Sean Quay: I really like this – the Vangelis / early 90’s video game vibe is cool and the serious and dark tone is appealing. There are a lot of examples of music recalling this era but the emphasis often falls on the trappings rather than the substance: Gamer seems to have attained an appropriate balance with this track. Great. 
Stephen Clover: I can’t get enough of this spot-on piece of moody, ominous coldwave instrumental synthesism and its accompanying stunner of a video, which is I think the best 80s-nostalgia trip viddy I have seen to date. Lost in my reverie, I could watch it all day — and I intend to try. 
Luke Jacobs: Normally I don’t comment on the video but I loved this. I am very much a product of the time period it is referencing and I will not deny there is a heady amount of dangerous nostalgia around it. But I loved everything about the presentation of this video and it fitted the mood of the song so well they almost seem inseparable.
The song is a bit repetitive and kind of thin sounding at times when it should be dynamic and menacing. Gamer’s contemporaries like Gatekeeper or Teams have this duality in spades. But for it’s faults it has some rich moments. The synth lead is sleazy and biting enough to keep me going and the end of the song is just plain gorgeous, those last ten seconds make it all worth while. 
Andrew B. White: This is cool – yes it’s synthesised video game music very much in the vein of Daft Punk’s “Tron” Soundtrack, if not an obvious copy. Nothing particularly special about another pulsing piece of music like this but it fits with the accompanying video clip (all 8 bit styles) and is nicely recorded. Won’t set the world alight as it is but within the context of a sequence of clips, or as a soundtrack, it’s cool. 
Hayden Currie: Here’s a hopeful view of the future.
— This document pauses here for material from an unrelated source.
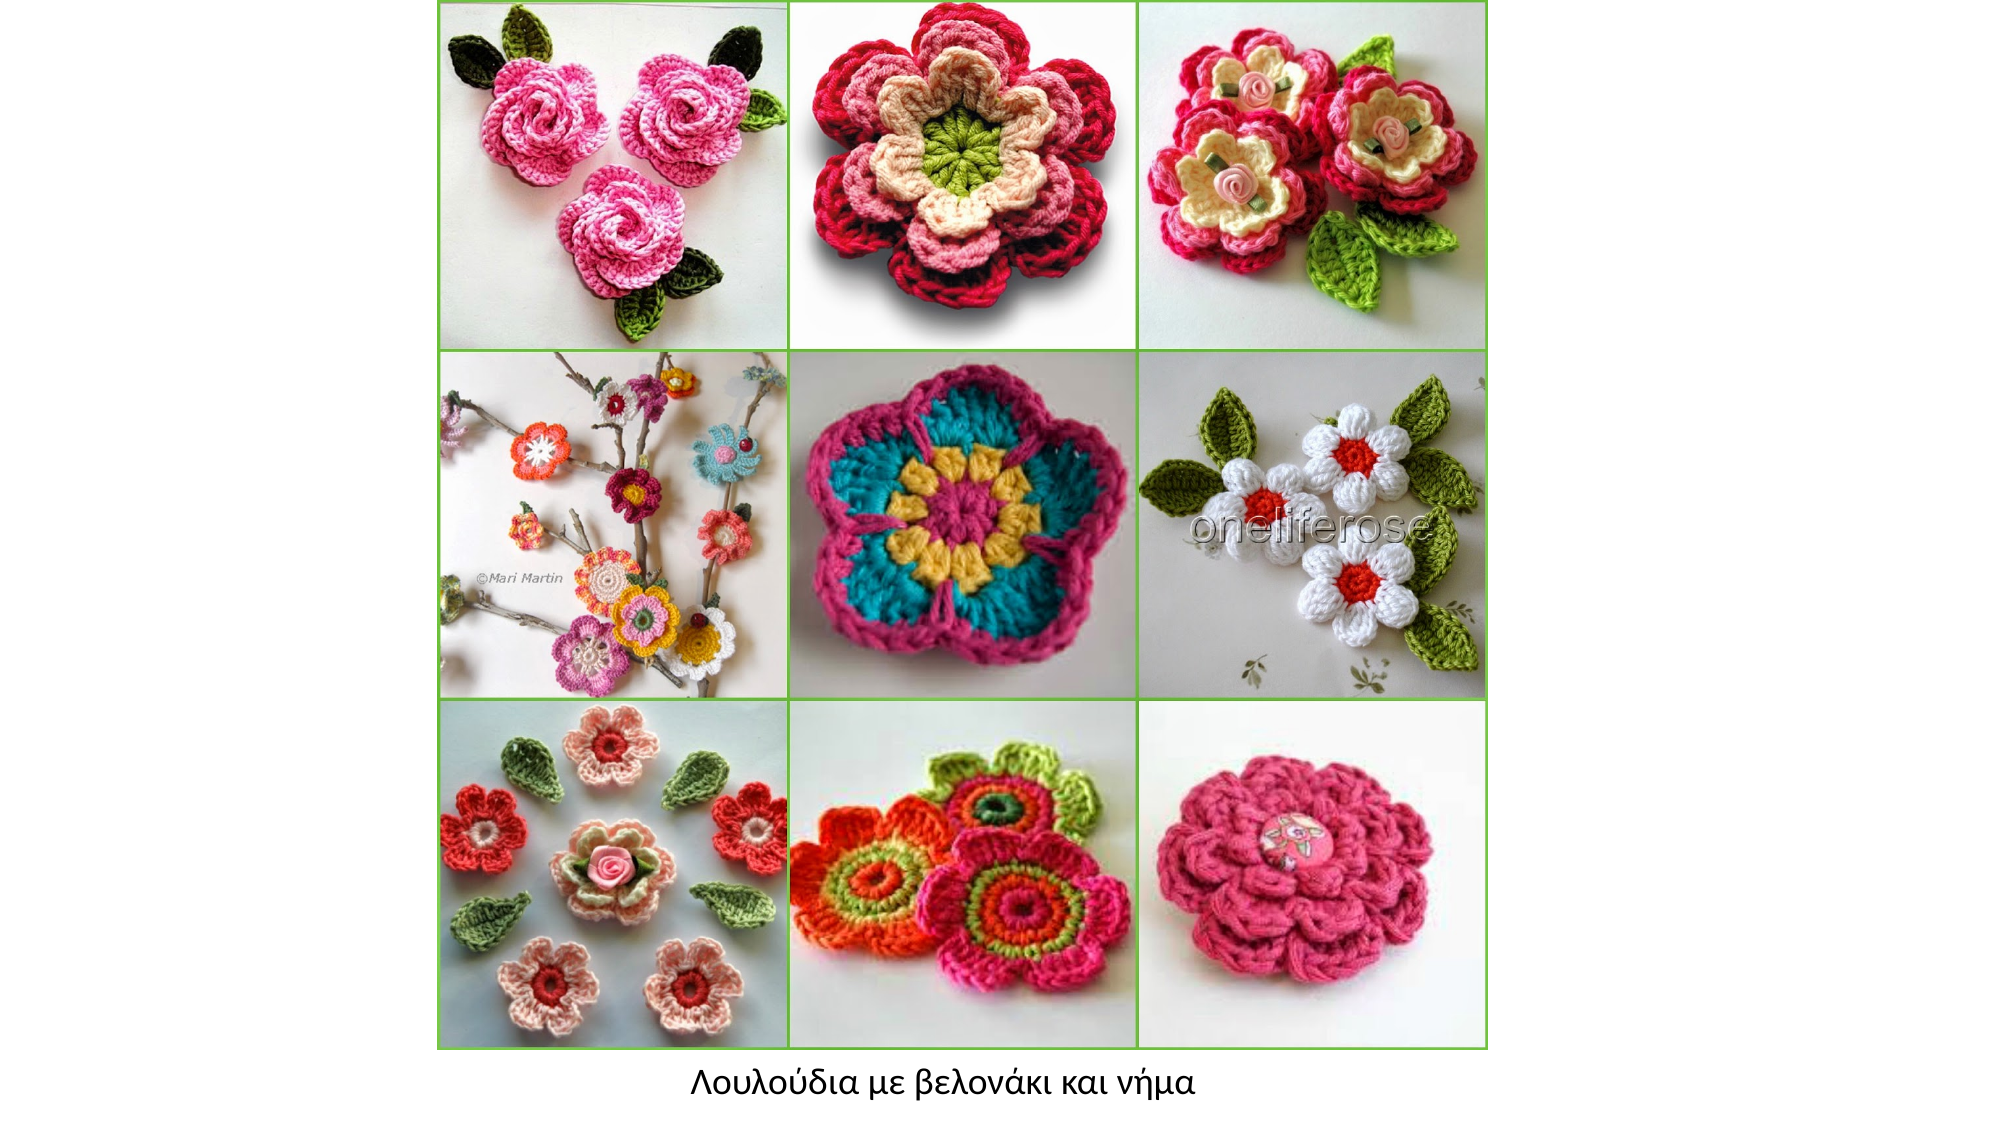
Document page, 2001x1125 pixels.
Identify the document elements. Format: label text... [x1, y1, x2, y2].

picture [437, 0, 1488, 1050]
text_box Λουλούδια με βελονάκι και νήμα [659, 1050, 1224, 1110]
From a pair of 80s kids who grew up surrounded by Sega cartridges and VHS cassettes of Tron, The Terminator, Blade Runner, Robocop… familiar images, forever frozen in television time, of a future in which we all disappear into our TV screens, become bits and bytes, and escape our collapsing cities for an endless 8 bit game played by all globalised nations. Driven to the edge of the known universe by dirty synths and a desire for harder, better, faster, stronger. And more… More… In space, the final frontier, where no one can hear you scream. Inner space: worlds within worlds within worlds within worlds. Spiral galaxies spin off into infinity. Neon signs flash on in dark corners of your mind. The hands of the clock slow to a slug’s pace but time never completely stops. Viewed over centuries, our civilizations spread and pile up across the blue planet like so much garbage. Industrial waste. Farms and factories. Rise and fall… we finally really did it. You MANIACS! You BLEW IT UP! Oh, DAMN YOU! Goddamn you all to HELL!… Maybe it’s what we wanted all along. Final test of our powers. Tesla coil to the powerless. You don’t matter! In fact, in just a few seconds you won’t even BE matter! Death ray to the face, vibrate, atoms scatter. These phasers go up to 11.